他推开路峰回的嘴,直起身来,不再靠着了,路峰回这才消停。他牵起廖序的手来,握住。认真地说:“我好早之前就喜欢你了,别人比不上的。”
廖序问:“……什么时候?”
路峰回比画了一下,说:“你这么高的时候。”
路峰回第一次见廖序是在小学三年级,廖序则是一个刚入学的小朋友。
很久之前,路峰回就给妈妈列了个清单,他要准备清单上的东西去跳蚤市场上卖。但是日期到了,妈妈临时有事,只是给了他一千元,说:“你想要什么,自己去买好不好?”
路峰回拿着十张红色的钞票,心想,明明说好了的,明明他期待了这么久。
路峰回只是乖乖地点了点头,然后,他把钞票全都折成了纸船,到浴缸里“放生”了。
跳蚤市场琳琅满目,很热闹,大人和小孩子都在用力地叫卖。只有路峰回宽阔的桌子上空空荡荡,摆着一只蝉蜕,和从厨房随手拿的半瓶枫糖浆。

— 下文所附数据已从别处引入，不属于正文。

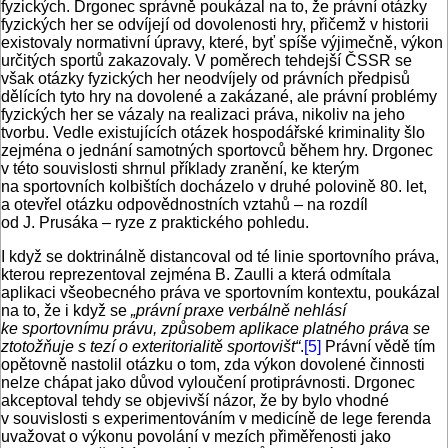
fyzických. Drgonec správně poukázal na to, že právní otázky
fyzických her se odvíjejí od dovolenosti hry, přičemž v historii
existovaly normativní úpravy, které, byť spíše výjimečně, výkon
určitých sportů zakazovaly. V poměrech tehdejší ČSSR se
však otázky fyzických her neodvíjely od právních předpisů
dělících tyto hry na dovolené a zakázané, ale právní problémy
fyzických her se vázaly na realizaci práva, nikoliv na jeho
tvorbu. Vedle existujících otázek hospodářské kriminality šlo
zejména o jednání samotných sportovců během hry. Drgonec
v této souvislosti shrnul příklady zranění, ke kterým
na sportovních kolbištích docházelo v druhé polovině 80. let,
a otevřel otázku odpovědnostních vztahů – na rozdíl
od J. Prusáka – ryze z praktického pohledu.
I když se doktrinálně distancoval od té linie sportovního práva,
kterou reprezentoval zejména B. Zaulli a která odmítala
aplikaci všeobecného práva ve sportovním kontextu, poukázal
na to, že i když se
„právní praxe verbálně nehlásí
ke sportovnímu právu, způsobem aplikace platného práva se
ztotožňuje s tezí o exteritorialitě sportovišt“
.
[5]
Právní vědě tím
opětovně nastolil otázku o tom, zda výkon dovolené činnosti
nelze chápat jako důvod vyloučení protiprávnosti. Drgonec
akceptoval tehdy se objevivší názor, že by bylo vhodné
v souvislosti s experimentováním v medicíně de lege ferenda
uvažovat o výkonu povolání v mezích přiměřenosti jako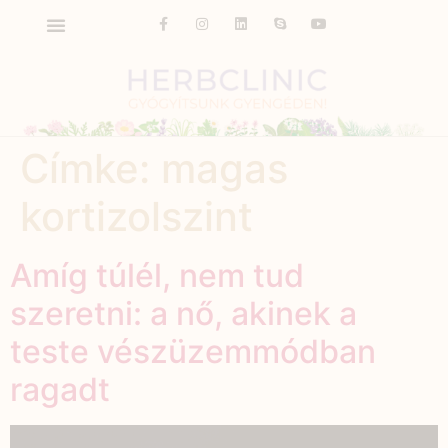
Címke:
magas
kortizolszint
Amíg túlél, nem tud
szeretni: a nő, akinek a
teste vészüzemmódban
ragadt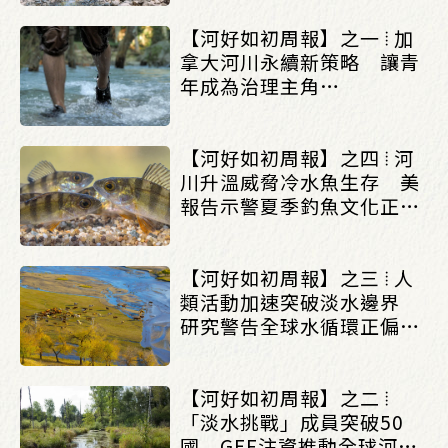
【河好如初周報】之一 ⦙ 加
拿大河川永續新策略 讓青
年成為治理主角
_(0622/0628)
【河好如初周報】之四 ⦙ 河
川升溫威脅冷水魚生存 美
報告示警夏季釣魚文化正受
氣候變遷衝擊
_(0615/0621)
【河好如初周報】之三 ⦙ 人
類活動加速突破淡水邊界
研究警告全球水循環正偏離
穩定狀態_(0615/0621)
【河好如初周報】之二 ⦙
「淡水挑戰」成員突破50
國 GEF注資推動全球河川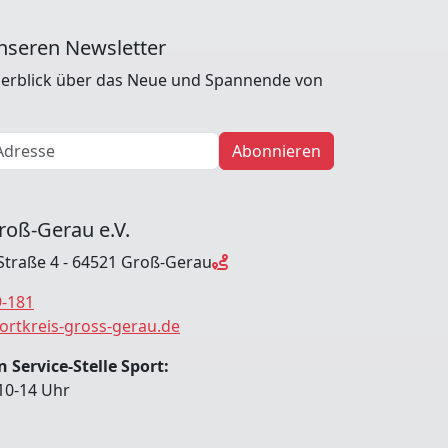
nseren Newsletter
erblick über das Neue und Spannende von
Abonnieren
roß-Gerau e.V.
Straße 4 - 64521 Groß-Gerau
9-181
ortkreis-gross-gerau.de
 Service-Stelle Sport:
10-14 Uhr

旁边的小朋友在卖杂志和小人书,他的爸爸妈妈很聒噪,总是操心有的没的。不过,一家三口虽然吵闹,路峰回还是能感觉出来,这家人很爱他们的小朋友。
这个小朋友走过来,站在路峰回摊前半天,没得到回应。
小朋友问:“你在卖昆虫标本吗?”
路峰回奇怪地看着他。对方指了指桌子上的枫糖浆,问:“这个是用来刷昆虫标本的胶吗?”
路峰回说:“不是,这是糖浆。”
他指着蝉蜕,说:“那这个呢?”
路峰回说:“这是我从树上捡的,不卖。”
小朋友的表情好像很想要,又不知道该怎么说,路峰回便捏起蝉蜕,把它放在了小朋友的手心里,说:“不是什么值钱的,送你了。”
“谢……谢谢你。”小朋友想报答他,说,“我可以买你的糖浆,这一瓶多少钱?”
路峰回狮子大开口地说:“五百。”
小朋友皱起眉头,郑重其事地回去和爸爸妈妈商量,然后拿着十元钱回来,说:“我花不了那么多钱,我用十元买一小点行吗?”
路峰回从小朋友手里收了钱,这是他一整天唯一的“收入”。他说:“可以,你可以尝一小口。”
路峰回去其他的甜品摊位找了一根筷子,在枫糖浆里搅了一圈,然后伸给小朋友,说:“喏。”
小朋友含住筷子上的糖,咂了咂嘴,他好像很喜欢这种特殊甜味,所以很快吃掉了。
那时候,小路峰回看着他,沉闷的心情突然变得很好。像发芽一样,他的脑海里冒出一个莫名其妙的念头:好想以后也给他喂很多糖浆吃。
廖序奇怪道:“这么高?是上学的时候吗?”
路峰回说:“对啊。”
廖序不记得有什么事件足以让路峰回喜欢自己。他说:“我不记得了。”
“很正常,”路峰回把纸船捡起来,重新放到廖序头顶上,说,“喜欢本来就是很莫名其妙的事。”